How important is it for a designer to copyright their work? What creative aspects of clothing are protected?  

The Supreme Court could soon clarify what the Wall Street Journal called “an unsettled area in case law.” On Monday, SCOTUS may meet on Star Athletica, LLC v. Varsity Brands—a case on cheerleading uniforms where a U.S. Court of Appeals ruled clothing isn’t simply functional, and is subject to copyright protection.

Craig Whitney, Partner in the Frankfurt Kurnit Klein & Selz Litigation Group, who worked on a number of industry leading copyright and trademark cases, discussed the mechanics behind Star Athletica, LLC v. Varsity Brands, its potential impact moving forward, and what the SCOTUS conference on the case could mean.

“There is a difficult balance to strike between functional items and original, creative designs,” explained Whitney. “Many fashion items contain elements from both categories, but only the latter is generally protectable under copyright or trademark law.”

Just how important is it for a designer to copyright their work?
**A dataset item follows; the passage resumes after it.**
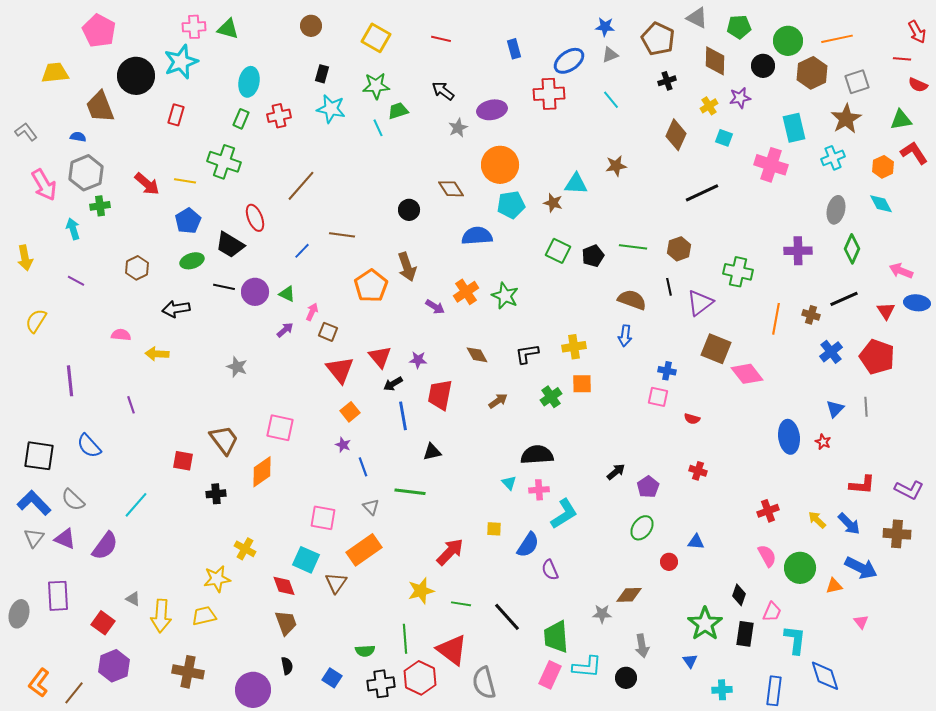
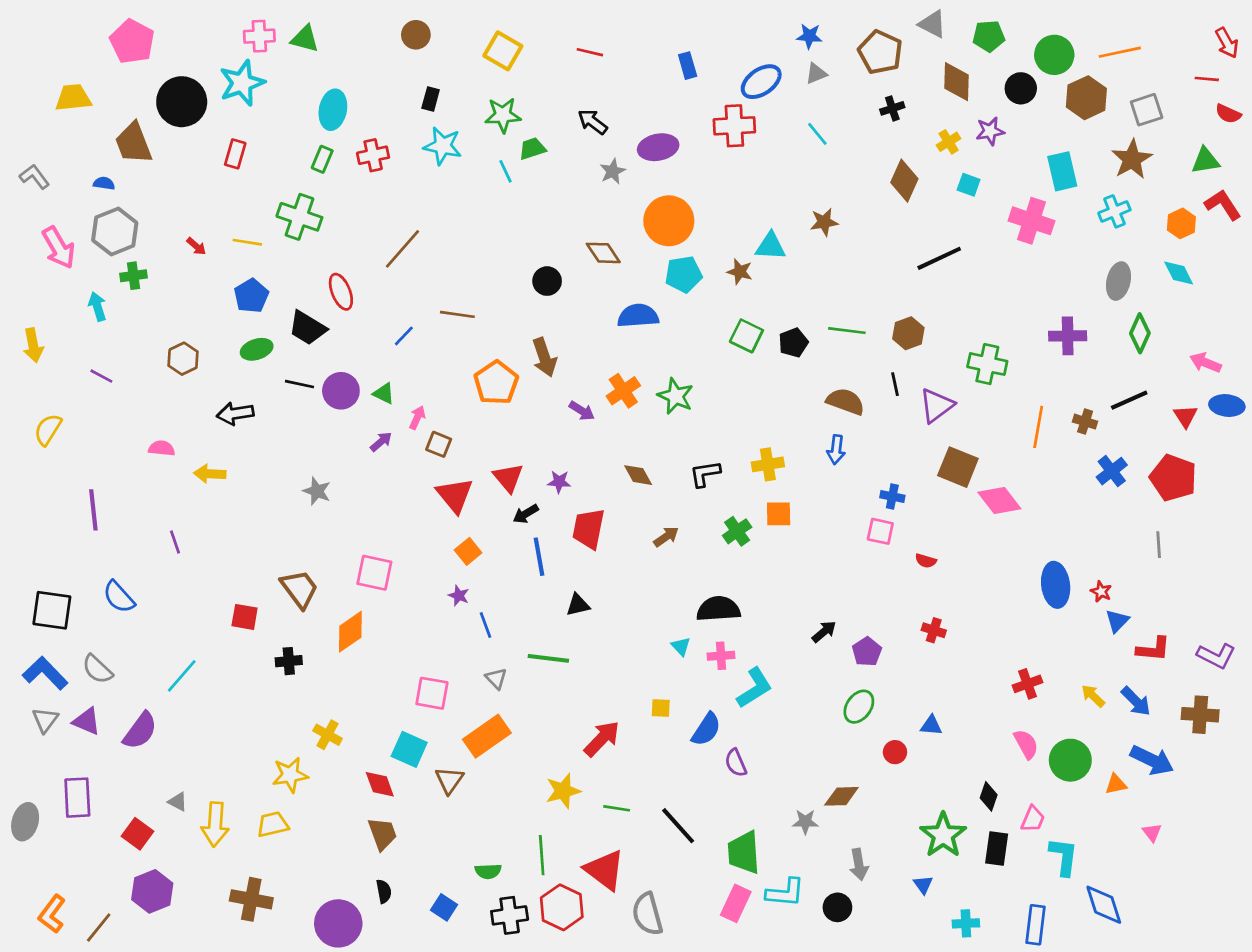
red arrow: (147, 184) -> (196, 246), size x0.6
blue triangle: (835, 409) -> (1117, 621), moved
Very important, according to Whitney, if the designer wants to protect him or herself from knock-off. First, by registering your copyright, you have taken an important step to establishing that you have protectable rights in your design.  Second, in addition to registration being a pre-requisite to enforcing your copyright in court, registering your design before infringement provides benefits, including the option of seeking statutory damages and the possibility of recovering attorneys’ fees.

“It is pretty clear that original patterns or pictorial designs used on clothing are copyrightable, while utilitarian aspects of clothing designs, such as the particular manner in which a garment is tailored or the placement of its pockets, are not,” he said. “The gray area of copyrightability lies in between.”

Varsity Brands sued Star Athletica for copyright infringement on the grounds that Star’s cheerleading uniforms too closely resembled Varsity’s registered designs. The trial court found that Varsity’s designs were not copyrightable because the designs were not separable from the utilitarian function of a cheerleading uniform. On appeal, the Sixth Circuit adopted a “hybrid” approach to conceptual separability to determine whether the pictorial, graphic, or sculptural elements of the uniform were identifiable separately from the uniform itself.  According to Whitney, the court found that these elements did not enhance the uniform’s capacity to function as a clothing item, and therefore were copyrightable.

“The case law in this area is a mess,” he said. “There are now at least 10 different approaches used in courts around the country for determining whether a design is conceptually separable from a useful article. The decision in this case was not particularly dramatic, but given the many competing tests for conceptual separability, including within the same circuit, it would be helpful to achieve clarity and consistency on an important aspect of copyright law.”

Additionally, a less discussed aspect of this case—although no less important—is the proper deference to afford the Copyright Office’s determination that a design is protectable under the Copyright Act.  A determination on this point by the Supreme Court could impact the significance of obtaining a copyright registration.

According to Whitney, if the Court grants the cert petition, then we may ultimately see some uniformity in the law on these issues.  Otherwise, the fashion industry (and their counsel) will continue to rely on a tapestry of conflicting decisions and tests to protect their designs.